3 Comments on “What Happened To CenPhoCamp?”
you’re being too hard on yourself. these things don’t happen in a vacuum. Phoenix has long struggled w community, despite all the hoohah, and I myself could never make anything happen there conference wise. Chandler is different, and that’s a hard pill for me, personally, to swallow, because it disappoints me about Phoenix.
Don’t see yourself as a failure. I see you as a success, for having put the event together, once, successfully. You showed what could happen and now its really up to the community to support it and carry it forward. I actually see so little of it as being about trust, and see it all as being about want. Both on the part of the community and the organizers. Dudlik and Bjorn did create something amazing, but its also something that clearly, the community was ready for. Despite the mythological beginnings of PDW, there was a great groundswell of the design community in Phoenix over the last 10 years, there was support for such an event from the community. That it was produced really well was due to the organizers. Its two fold.
CenPhoCamp couldn’t fail due to just one half or the other. it requires both. So cut yourself some slack.

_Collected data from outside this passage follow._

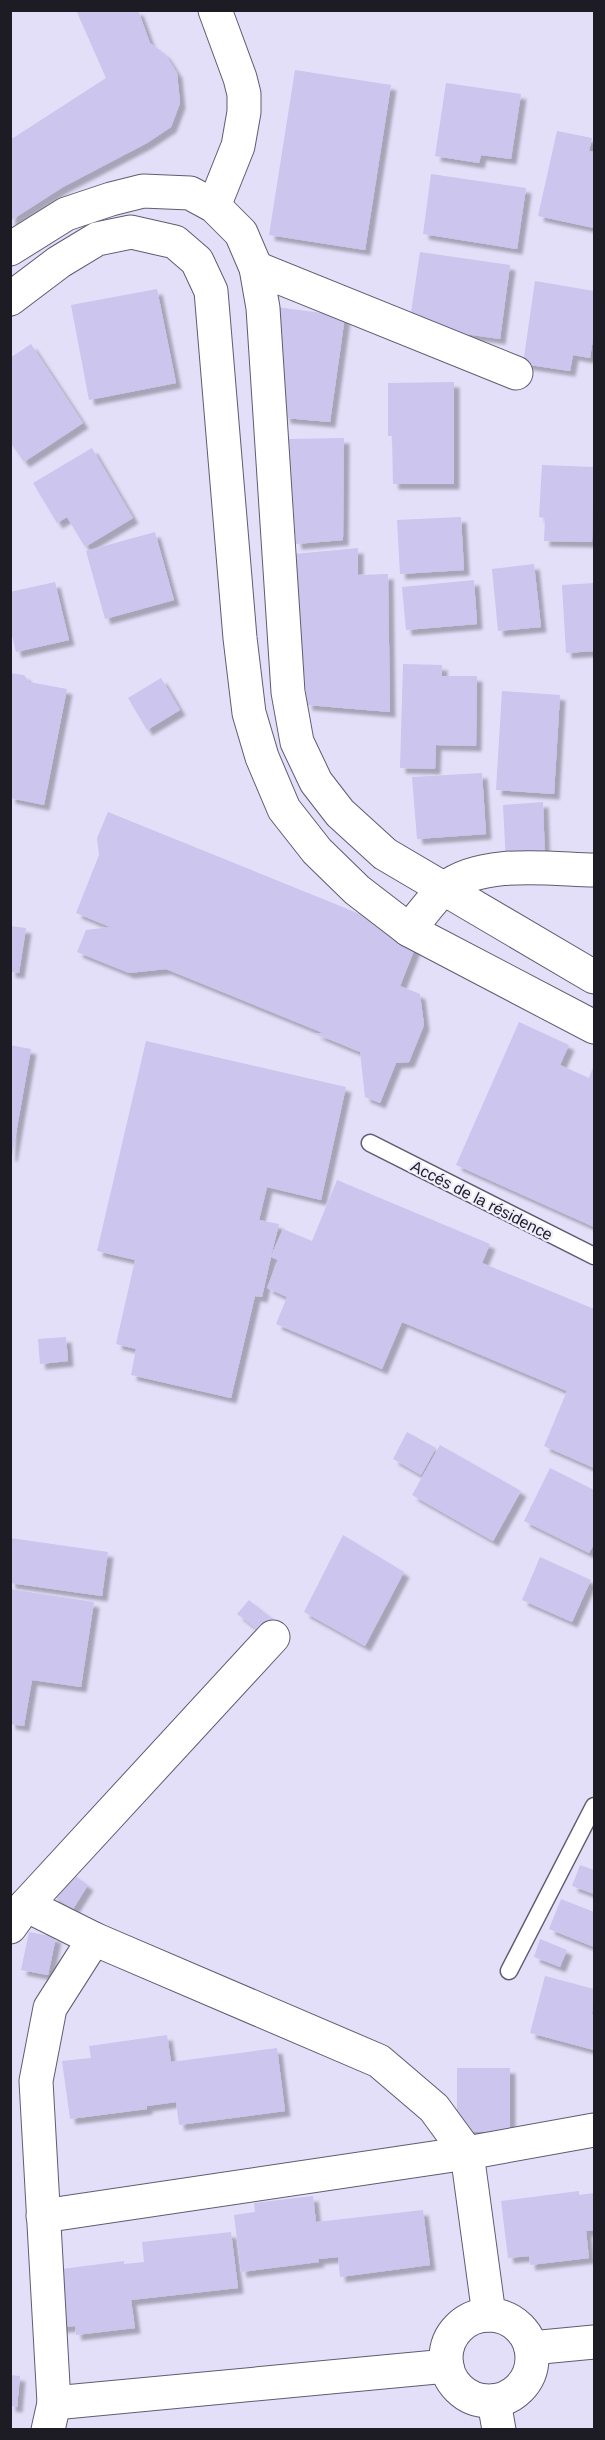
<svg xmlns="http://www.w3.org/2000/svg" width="605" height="2440" font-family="Helvetica,sans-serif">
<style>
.building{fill:#ccc5ed;filter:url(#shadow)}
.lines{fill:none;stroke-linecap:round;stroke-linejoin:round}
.service-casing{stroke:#5f5c72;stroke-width:19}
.minor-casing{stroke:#5f5c72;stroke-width:35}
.tertiary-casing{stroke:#5f5c72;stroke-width:35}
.service{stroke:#fff;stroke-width:16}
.minor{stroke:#fff;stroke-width:33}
.tertiary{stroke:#fff;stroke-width:33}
.labels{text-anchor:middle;stroke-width:4.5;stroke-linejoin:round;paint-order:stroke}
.street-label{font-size:16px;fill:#1d1c25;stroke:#f0eefd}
</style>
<defs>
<filter id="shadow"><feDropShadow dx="5.5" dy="5.5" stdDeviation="1.5" flood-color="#0004"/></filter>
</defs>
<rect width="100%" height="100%" fill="#e3dff9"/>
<g class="building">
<polygon points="76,10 138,10 150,43 165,54 177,73 180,103 171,127 147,143 63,187 10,221 10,140 106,78"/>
<polygon points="295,70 391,85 365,250 269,235"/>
<polygon points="446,83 521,94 511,159 481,155 479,163 435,156"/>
<polygon points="557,131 592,138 589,151 594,152 594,228 538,216"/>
<polygon points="431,174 526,188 517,249 423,234"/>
<polygon points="420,252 510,265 500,339 409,326"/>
<polygon points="535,281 594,291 594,332 590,358 573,355 570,371 523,364"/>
<polygon points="157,289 176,383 89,400 71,305"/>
<polygon points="276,307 345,316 330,422 285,418"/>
<polygon points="31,344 83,423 24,462 10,442 10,358"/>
<polygon points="454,382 454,484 393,484 392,436 388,436 388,383"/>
<polygon points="344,438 343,540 296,544 288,439"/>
<polygon points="92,448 133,518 85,547 67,517 57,523 33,483"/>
<polygon points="542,465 594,467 592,542 544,541 545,518 539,517"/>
<polygon points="461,517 464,570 400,574 397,520"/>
<polygon points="155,532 174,600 105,619 86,551"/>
<polygon points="358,548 358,575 388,574 390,712 307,705 294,554"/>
<polygon points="534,564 541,627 498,631 492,569"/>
<polygon points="474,580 477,624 406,630 402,587"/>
<polygon points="55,582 69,640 16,652 10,627 10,592"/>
<polygon points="594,583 594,651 566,653 562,585"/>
<polygon points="403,664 442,665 442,676 477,676 476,746 436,745 435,769 400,768"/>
<polygon points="10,673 24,675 29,682 67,689 44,805 10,798"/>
<polygon points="161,678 180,710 147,730 128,698"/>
<polygon points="502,691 560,695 554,794 496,790"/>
<polygon points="482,773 486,834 417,839 412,777"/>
<polygon points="543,802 545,860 506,862 503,805"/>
<polygon points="108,812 419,938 400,986 420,994 424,1025 409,1062 396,1063 380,1103 365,1097 360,1052 314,1033 323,1033 166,969 129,973 77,952 86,930 110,927 76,913 99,855 97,838"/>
<polygon points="10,926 26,928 19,973 10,972"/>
<polygon points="519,1022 569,1045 560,1065 589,1078 594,1065 594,1227 456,1165"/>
<polygon points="146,1041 346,1087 321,1200 267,1187 259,1220 279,1224 271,1256 283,1229 312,1241 337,1180 490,1244 482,1263 594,1309 594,1468 544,1446 567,1391 402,1322 382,1369 276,1324 287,1297 267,1288 278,1260 271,1257 262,1297 255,1296 231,1398 131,1375 136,1349 116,1344 135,1260 97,1251"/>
<polygon points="10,1045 31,1049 12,1156 10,1156"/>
<polygon points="66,1337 68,1361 40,1364 38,1339"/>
<polygon points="407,1432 436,1448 421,1475 393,1459"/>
<polygon points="440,1445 521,1491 493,1541 412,1495"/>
<polygon points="550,1468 594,1490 594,1546 593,1546 589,1553 524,1521"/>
<polygon points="343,1535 404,1572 365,1646 304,1612"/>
<polygon points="10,1538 108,1552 102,1596 10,1583"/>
<polygon points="540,1557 591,1580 572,1622 522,1600"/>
<polygon points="10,1589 94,1602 81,1687 32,1680 24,1726 10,1724"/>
<polygon points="249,1600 275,1621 265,1635 237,1614"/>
<polygon points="580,1865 594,1870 594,1894 572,1886"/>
<polygon points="68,1871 88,1885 73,1909 52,1895"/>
<polygon points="561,1899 594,1912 594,1947 549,1929"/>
<polygon points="29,1932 56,1937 48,1975 21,1970"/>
<polygon points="540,1939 567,1950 560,1967 534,1957"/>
<polygon points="545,1976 594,1989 592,2014 594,2015 594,2050 530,2033"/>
<polygon points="167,2035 171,2062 277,2048 285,2111 179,2125 176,2102 147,2106 147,2109 70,2119 62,2061 91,2058 89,2046"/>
<rect x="457" y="2068" width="53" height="64"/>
<polygon points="579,2191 579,2195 594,2193 594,2230 586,2231 589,2258 530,2265 529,2256 508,2258 501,2201"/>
<polygon points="313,2196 316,2222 423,2210 430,2265 340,2277 338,2257 318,2259 319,2262 241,2272 234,2215 255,2212 254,2203"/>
<polygon points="231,2232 238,2288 131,2300 135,2328 76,2335 75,2326 53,2328 46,2271 124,2261 124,2264 144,2262 142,2242"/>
<polygon points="10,2375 20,2376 17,2407 10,2406"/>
</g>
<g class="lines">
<g class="service-casing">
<g id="service">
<polyline points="370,1143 594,1256"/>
<polyline points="509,1971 594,1806"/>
</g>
</g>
<g class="minor-casing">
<g id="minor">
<polyline points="214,206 238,146 244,112 244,94 240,78 215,10"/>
<polyline points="256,268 516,373"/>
<path d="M409,930C420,917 432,899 445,888C483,859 549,869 594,870"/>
<polyline points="26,1905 94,1939 50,2008 36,2081 54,2403 48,2430"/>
<polyline points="10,1927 26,1905 273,1637"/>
<polyline points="94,1939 379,2061 434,2108 467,2153 489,2315"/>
<polyline points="43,2216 467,2153 594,2130"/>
<circle cx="489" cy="2358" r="43"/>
<polyline points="531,2348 594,2342"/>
<polyline points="494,2401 499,2430"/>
<polyline points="54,2403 447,2366"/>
</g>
</g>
<g class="tertiary-casing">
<g id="tertiary">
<polyline points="10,249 66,214 111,199 143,191 190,193 214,206 241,233 256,268 263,308 288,692 297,742 316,782 340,813 385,854 594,977"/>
<polyline points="10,299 59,262 97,239 131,232 175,242 197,261 211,291 240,638 249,713 262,757 284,809 317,851 357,890 409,930 594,1027"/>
</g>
</g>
<use href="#service" class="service"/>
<use href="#minor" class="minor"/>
<use href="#tertiary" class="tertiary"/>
</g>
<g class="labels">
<g class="street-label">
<text transform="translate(482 1200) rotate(27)" y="6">Accés de la résidence</text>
</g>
</g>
<rect width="605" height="2440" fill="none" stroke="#1d1c25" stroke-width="24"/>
</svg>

Phoenix is just too geographically spread out to have much if any civic cohesiveness. The city made an attempt to rectify that with the ‘village’ concept, which has had mixed results. And now since downtown is rapidly gentrifying, it’s all a moot point anyway – the steel and glass types have totally taken over and any culture and character that downtown possessed will soon be demolished in the name of “progress.” So don’t feel bad, Tyler, you did good while you were there. Chandler is more compact and seems to be more favorable towards modernizing without losing too much of its agricultural cultural roots, you’re better off there. [of course, I’ll never leave central Phoenix, but my life is carefully crafted to a small radius so as to create my own little village, so the folks who are busily destroying what an intrepid group of artists and urban pioneers created when they rescued downtown from the old Duce days can do what they want, we’ll just stick to our own part of town].
Yeah, I noticed that, too. Social media helped us all connect, but once it became too popular (“normal” people and endless commercialization), it became too much of a hassle to keep up.
I’m watching Portland go through a huge growth spurt right now, too. The residents are taking it…poorly.